Ерофей Кузьмич оторвался от стойки.
— Ну, дела, бабы! — заговорил он, смущенно вздыхая. — Я как раз направился было к сватье, вон, Анфисе Марковне, а он мне навстречу — тут вот, из переулка… Я как взглянул на него, так и обомлел! Бежит сюда бешеный и бешеный, пена на губах так и кипит, а в руках топор… Ну, думаю, заскочит он к ним, натворит делов, а мы за него, дурака, прости господи, в ответе будем! Всю деревню, думаю, загубит! А это ведь могло выйти!
— Не тяни, сват, — угрюмо попросила Макариха.
— Ну, я ему наперерез было… — продолжал Ерофей Кузьмич. — Дай, думаю, задержу дурака, а он — на меня с топором… Фу, и сейчас оторопь берет! Как увернулся — сам не знаю. А только он кинулся к крыльцу — тут они… Да, истинно дурак — сам искал себе погибель… — Он кивнул на топор, валявшийся в грязи: — Чей это? У кого он схватил? Забрали бы.
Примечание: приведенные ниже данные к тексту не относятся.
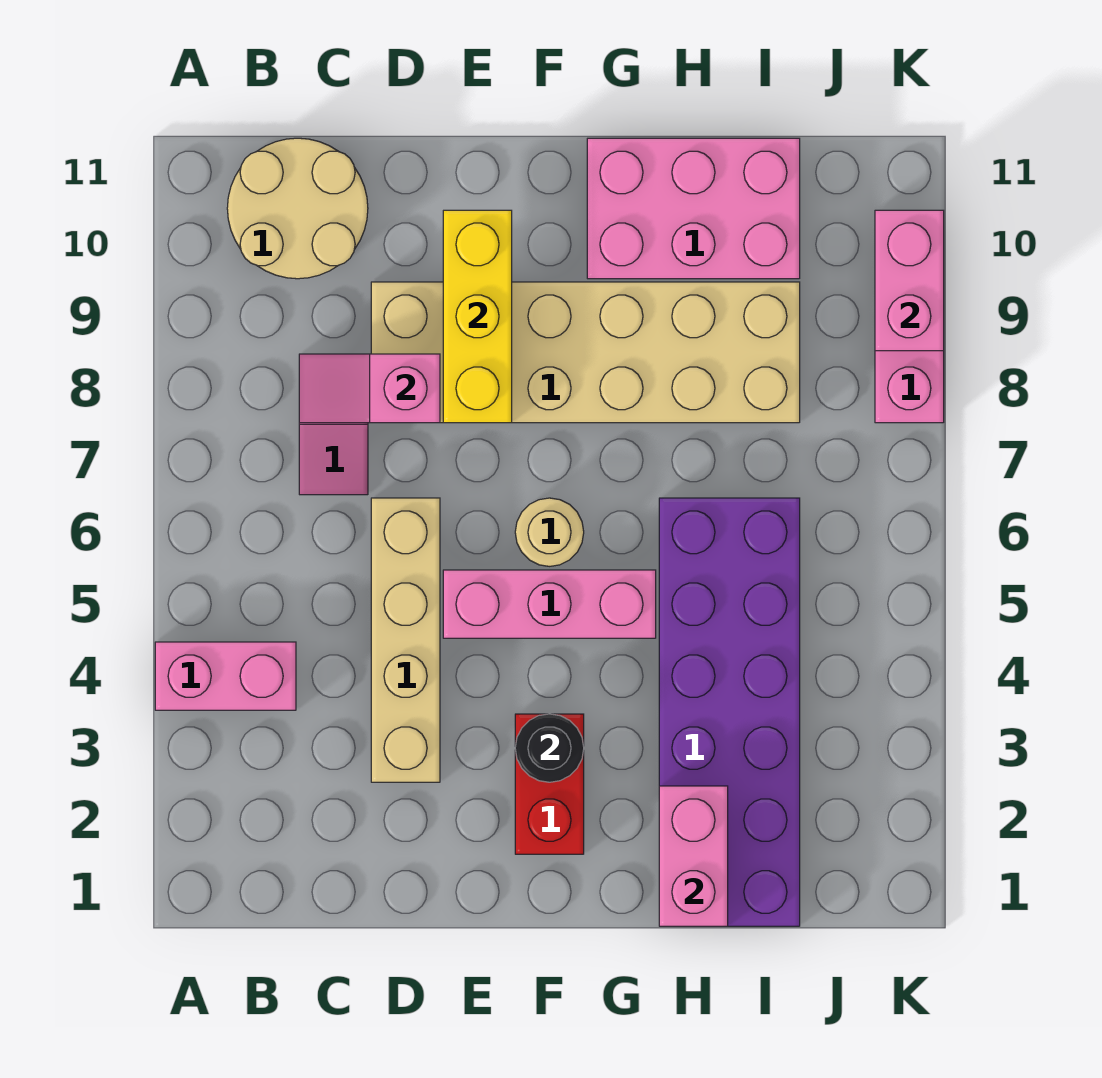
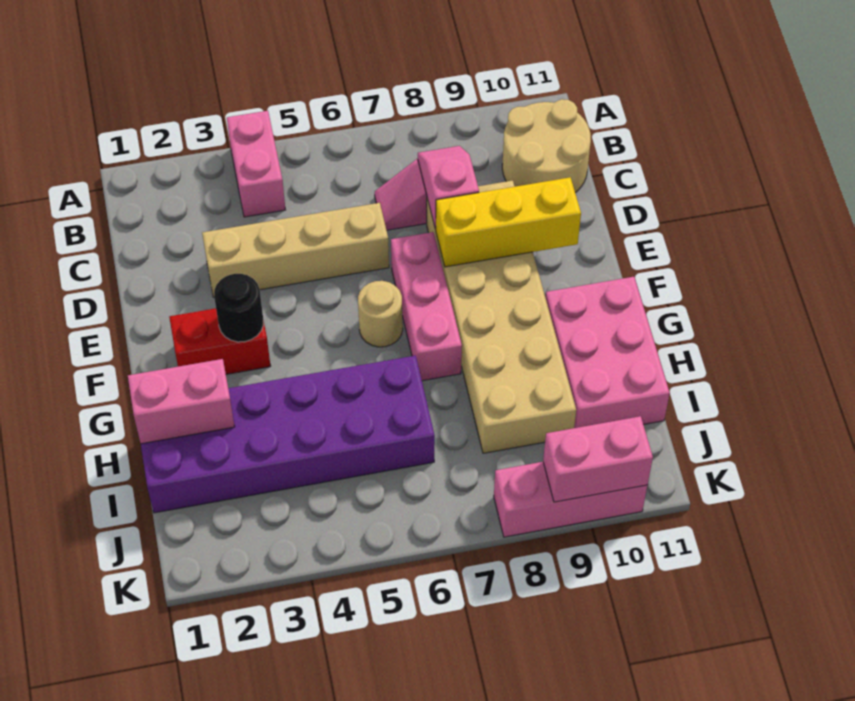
pink 1x3 brick [443,570,656,638] -> pink 1x3 brick moved to [391,232,462,381]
Все промолчали, как молчали все время, слушая Ерофея Кузьмича. Топор остался в грязи.
На крыльце показался еще один гитлеровец: высокий, тучный, в желтых сапогах, гремящих железом. Он был во френче и с непокрытой головой, ветер легонько шевелил над широким лбом петушиный гребень волос. Заложив руки назад и расставив ноги, он высоко поднял одутловатое, красное от ветра и вина лицо. Около минуты он стоял, не трогаясь, и куда смотрел непонятно было: так безжизненны были его серенькие глаза.
— Я ест комен-дант! — внезапно гулко сказал Квейс, не трогаясь с места. — Вы слушат мой приказ! Не будет слушат мне — расстрел! Мой приказ — приказ германска армия. Понял, да?
Никто не ответил. Но Квейс, видимо, и не нуждался в ответе. Звякнув подковами, он шагнул вперед, спустился на ступеньку ниже и, ткнув пальцем в Ерофея Кузьмича, обратился к толпе:
— Это ест ваш человек, да?
— Здешний… — переждав немного, отозвался дед Силантий.
— Хорош человек? Знаете, да?
— Знаем. Был хорош, а каким будет — кому известно? — осмелел дед.
— Разговор говорит дома! — сказал Квейс сердито, тряхнув гребнем волос. — Сейчас дело! Я предлагаю избрат… — Он опять ткнул пальцем в Ерофея Кузьмича. — Как твой фамилий?
Ерофей Кузьмич попятился к толпе.
— Не желаю я! Никуда не желаю!
— Как фамилий? — резко повторил Квейс.
— Лопухов.
— Предлагаю избрат господин Лопухофф ваш старост, — закончил комендант Квейс. — Кто протиф? Нет протиф? Все! Разой-дись! Шнель!
Толпа медленно разбрелась в стороны.
Один Ерофей Кузьмич остался у крыльца.
"Черт меня дернул останавливать этого дурака! — подумал он удрученно. — Выходит, усердие свое показал… Вот теперь и крутись!"